Extracted page text data
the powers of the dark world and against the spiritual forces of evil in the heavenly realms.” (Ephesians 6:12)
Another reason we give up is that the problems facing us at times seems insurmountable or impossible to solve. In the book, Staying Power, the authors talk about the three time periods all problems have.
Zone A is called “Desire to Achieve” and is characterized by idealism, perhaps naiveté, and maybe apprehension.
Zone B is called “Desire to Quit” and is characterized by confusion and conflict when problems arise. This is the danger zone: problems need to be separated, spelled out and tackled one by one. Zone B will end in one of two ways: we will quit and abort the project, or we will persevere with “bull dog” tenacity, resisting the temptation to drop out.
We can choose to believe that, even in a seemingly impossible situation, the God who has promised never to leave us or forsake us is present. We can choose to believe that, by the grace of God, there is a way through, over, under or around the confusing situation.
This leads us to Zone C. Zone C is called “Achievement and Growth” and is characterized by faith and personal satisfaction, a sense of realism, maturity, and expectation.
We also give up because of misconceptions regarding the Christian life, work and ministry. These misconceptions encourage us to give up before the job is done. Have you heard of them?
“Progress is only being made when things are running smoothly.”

--

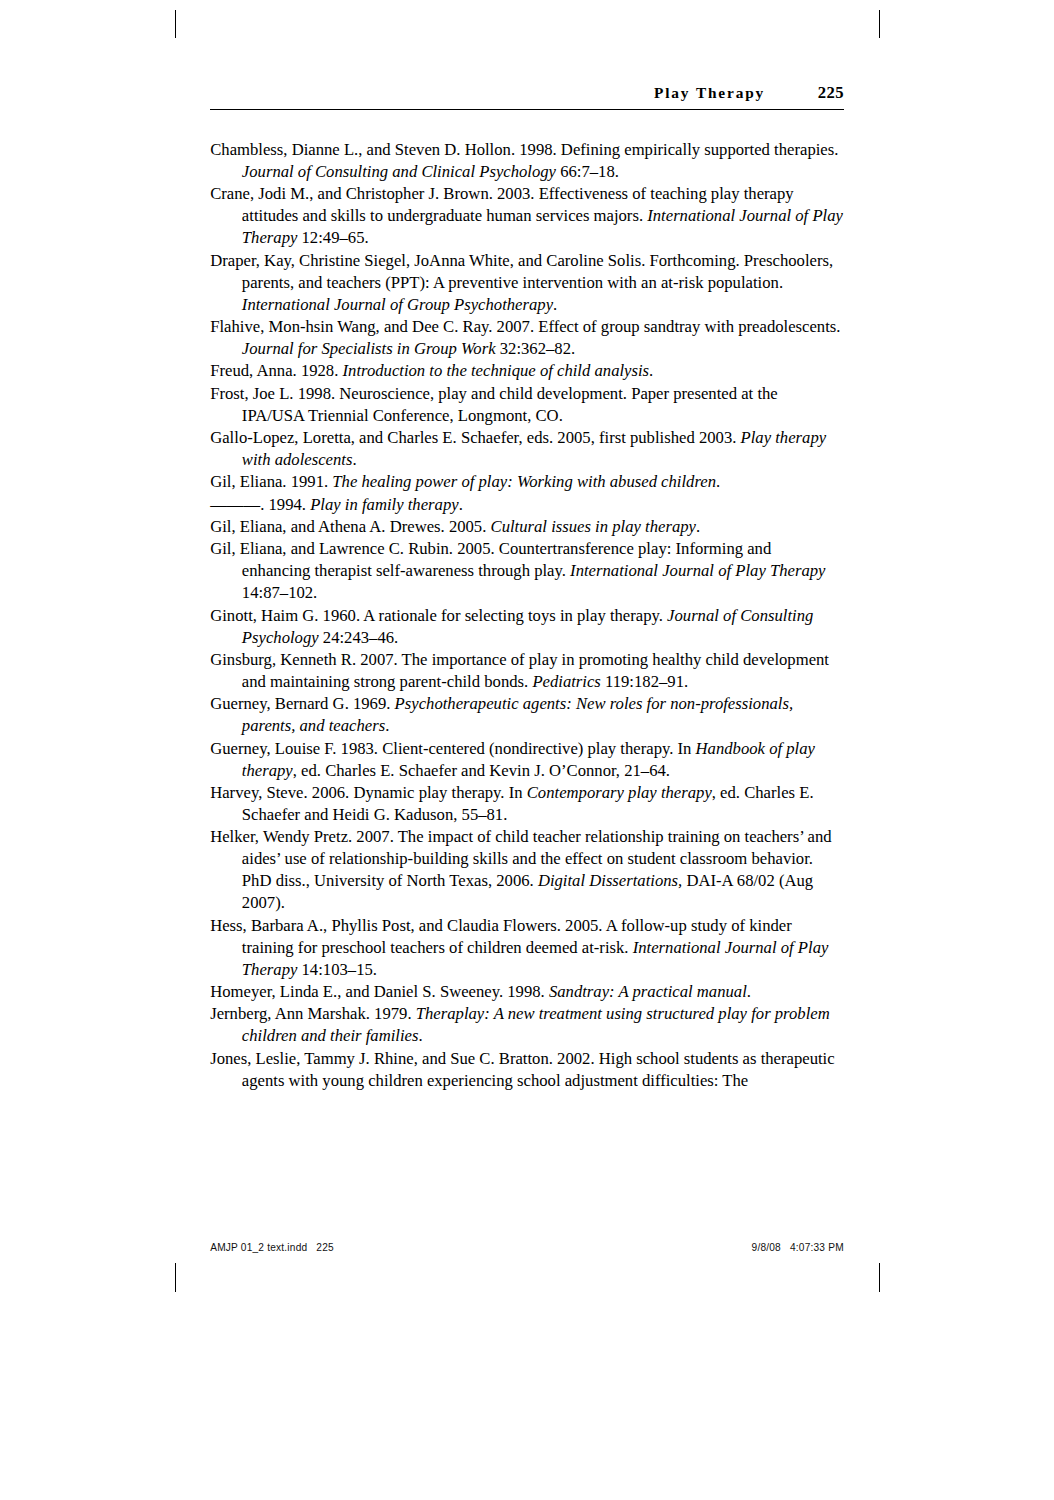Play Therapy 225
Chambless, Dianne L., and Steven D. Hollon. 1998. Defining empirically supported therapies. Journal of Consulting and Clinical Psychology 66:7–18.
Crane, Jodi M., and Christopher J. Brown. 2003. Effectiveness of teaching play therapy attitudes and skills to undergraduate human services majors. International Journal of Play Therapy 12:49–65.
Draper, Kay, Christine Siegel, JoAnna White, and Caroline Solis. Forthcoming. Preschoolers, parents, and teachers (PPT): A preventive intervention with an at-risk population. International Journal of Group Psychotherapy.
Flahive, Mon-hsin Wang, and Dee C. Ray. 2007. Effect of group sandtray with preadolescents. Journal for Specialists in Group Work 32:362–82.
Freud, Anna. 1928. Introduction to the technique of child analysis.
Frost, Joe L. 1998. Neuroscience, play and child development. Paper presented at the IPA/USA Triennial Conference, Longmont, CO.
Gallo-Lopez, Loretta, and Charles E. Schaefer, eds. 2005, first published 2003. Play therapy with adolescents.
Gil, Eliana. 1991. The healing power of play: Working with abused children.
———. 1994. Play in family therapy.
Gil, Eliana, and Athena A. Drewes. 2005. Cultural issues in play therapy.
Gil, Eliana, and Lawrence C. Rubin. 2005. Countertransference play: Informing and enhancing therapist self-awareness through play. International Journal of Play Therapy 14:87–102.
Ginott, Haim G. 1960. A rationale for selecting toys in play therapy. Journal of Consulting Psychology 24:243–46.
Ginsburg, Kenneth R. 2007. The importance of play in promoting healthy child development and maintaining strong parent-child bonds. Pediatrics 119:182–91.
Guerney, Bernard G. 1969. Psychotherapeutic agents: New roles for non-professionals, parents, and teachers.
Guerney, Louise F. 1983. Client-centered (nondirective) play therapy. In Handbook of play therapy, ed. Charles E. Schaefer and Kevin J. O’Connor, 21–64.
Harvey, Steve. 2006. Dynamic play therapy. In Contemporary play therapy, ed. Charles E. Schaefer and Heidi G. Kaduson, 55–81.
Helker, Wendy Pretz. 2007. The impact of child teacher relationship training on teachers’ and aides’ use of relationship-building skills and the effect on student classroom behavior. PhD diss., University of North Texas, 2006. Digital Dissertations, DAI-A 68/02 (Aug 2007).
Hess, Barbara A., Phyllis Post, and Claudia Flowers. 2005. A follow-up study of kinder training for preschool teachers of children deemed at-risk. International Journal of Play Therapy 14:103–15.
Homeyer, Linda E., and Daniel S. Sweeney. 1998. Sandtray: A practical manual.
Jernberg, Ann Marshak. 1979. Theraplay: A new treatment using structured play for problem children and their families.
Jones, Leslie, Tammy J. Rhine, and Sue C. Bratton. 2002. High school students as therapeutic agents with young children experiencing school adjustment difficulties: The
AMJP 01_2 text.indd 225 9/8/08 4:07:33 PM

---

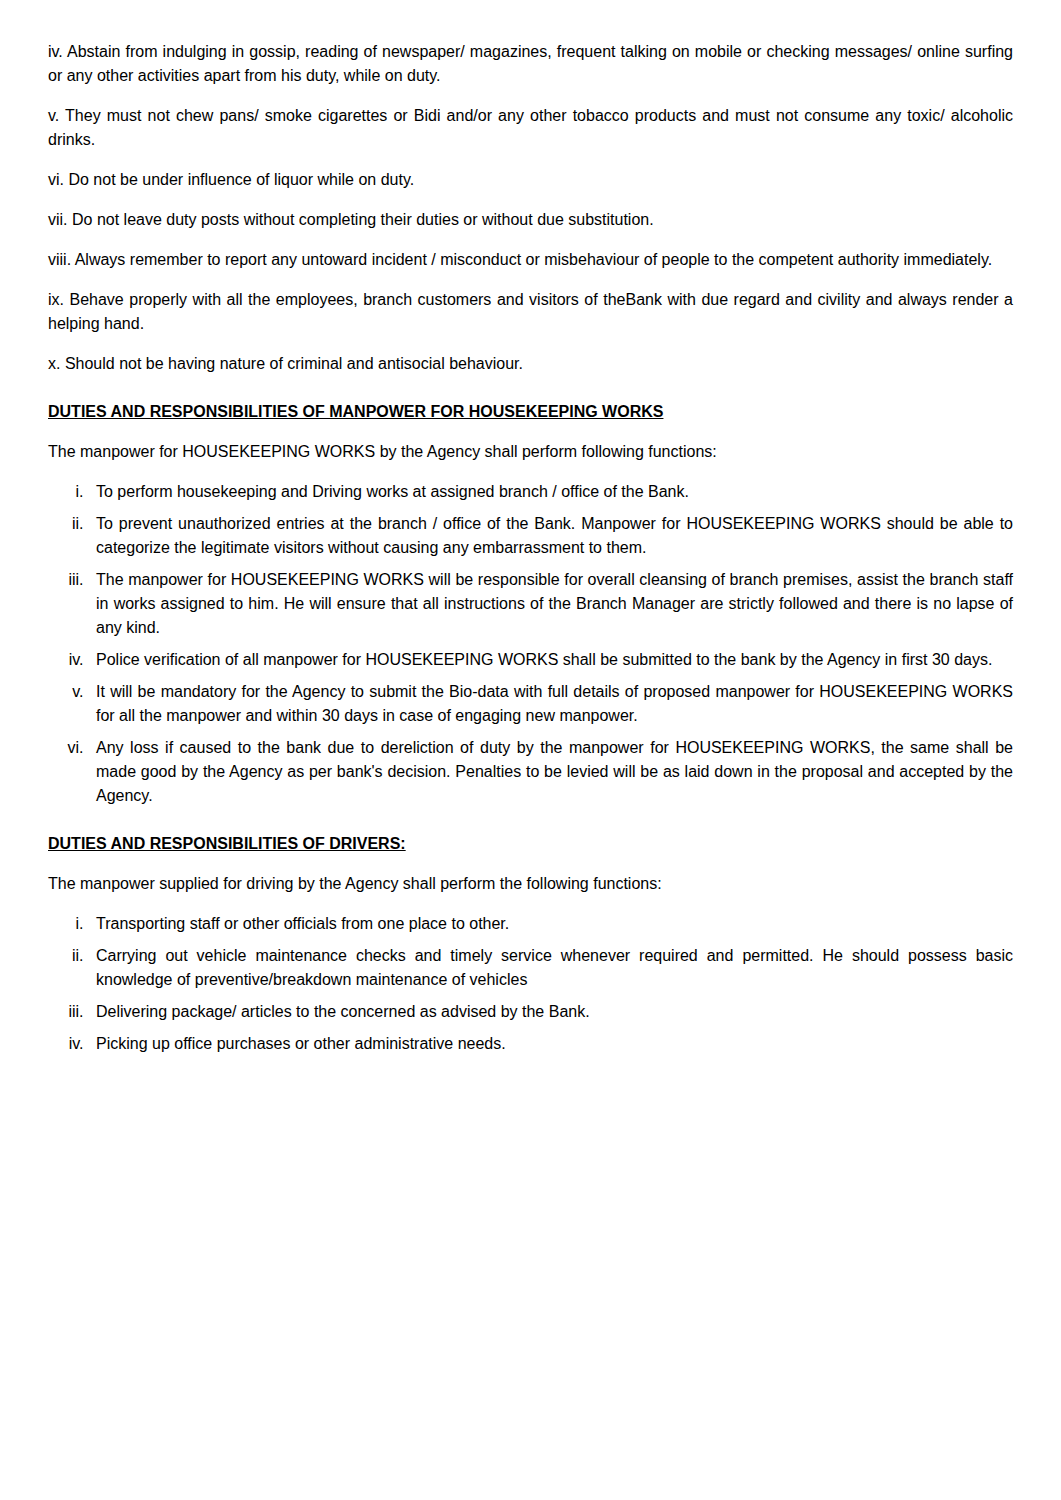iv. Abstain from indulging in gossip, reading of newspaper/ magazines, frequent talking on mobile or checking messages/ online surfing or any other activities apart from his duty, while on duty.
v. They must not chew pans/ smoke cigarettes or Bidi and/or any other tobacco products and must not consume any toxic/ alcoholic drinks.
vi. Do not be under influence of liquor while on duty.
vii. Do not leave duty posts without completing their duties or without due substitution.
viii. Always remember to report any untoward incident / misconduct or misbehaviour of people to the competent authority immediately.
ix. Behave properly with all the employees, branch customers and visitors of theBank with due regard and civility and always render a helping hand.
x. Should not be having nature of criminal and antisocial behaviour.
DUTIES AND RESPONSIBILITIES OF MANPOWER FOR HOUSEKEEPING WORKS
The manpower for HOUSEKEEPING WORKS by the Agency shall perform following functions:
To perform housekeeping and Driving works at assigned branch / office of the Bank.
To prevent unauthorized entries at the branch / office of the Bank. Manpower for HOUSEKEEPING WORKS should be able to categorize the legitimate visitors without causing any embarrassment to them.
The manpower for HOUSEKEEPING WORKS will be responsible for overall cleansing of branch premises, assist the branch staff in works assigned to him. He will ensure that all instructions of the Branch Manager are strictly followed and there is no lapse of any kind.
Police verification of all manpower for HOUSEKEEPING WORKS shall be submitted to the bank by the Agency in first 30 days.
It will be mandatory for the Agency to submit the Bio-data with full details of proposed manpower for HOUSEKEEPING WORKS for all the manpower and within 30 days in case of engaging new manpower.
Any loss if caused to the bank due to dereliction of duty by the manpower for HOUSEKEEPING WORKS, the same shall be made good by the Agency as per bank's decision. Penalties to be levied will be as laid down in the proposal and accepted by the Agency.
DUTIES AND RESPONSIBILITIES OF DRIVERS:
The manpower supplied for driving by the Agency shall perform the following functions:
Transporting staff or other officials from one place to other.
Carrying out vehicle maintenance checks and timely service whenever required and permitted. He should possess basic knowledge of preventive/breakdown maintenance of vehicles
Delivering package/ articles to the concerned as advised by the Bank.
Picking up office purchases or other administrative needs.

### INSTRUCTIONS TO FOLLOW
Set down, from the entries above, exactly the lines from the one with "Transporting staff or" up to and including the one with "Picking up office", and no other lines.

### FINAL ANSWER
Transporting staff or other officials from one place to other.
Carrying out vehicle maintenance checks and timely service whenever required and permitted. He should possess basic knowledge of preventive/breakdown maintenance of vehicles
Delivering package/ articles to the concerned as advised by the Bank.
Picking up office purchases or other administrative needs.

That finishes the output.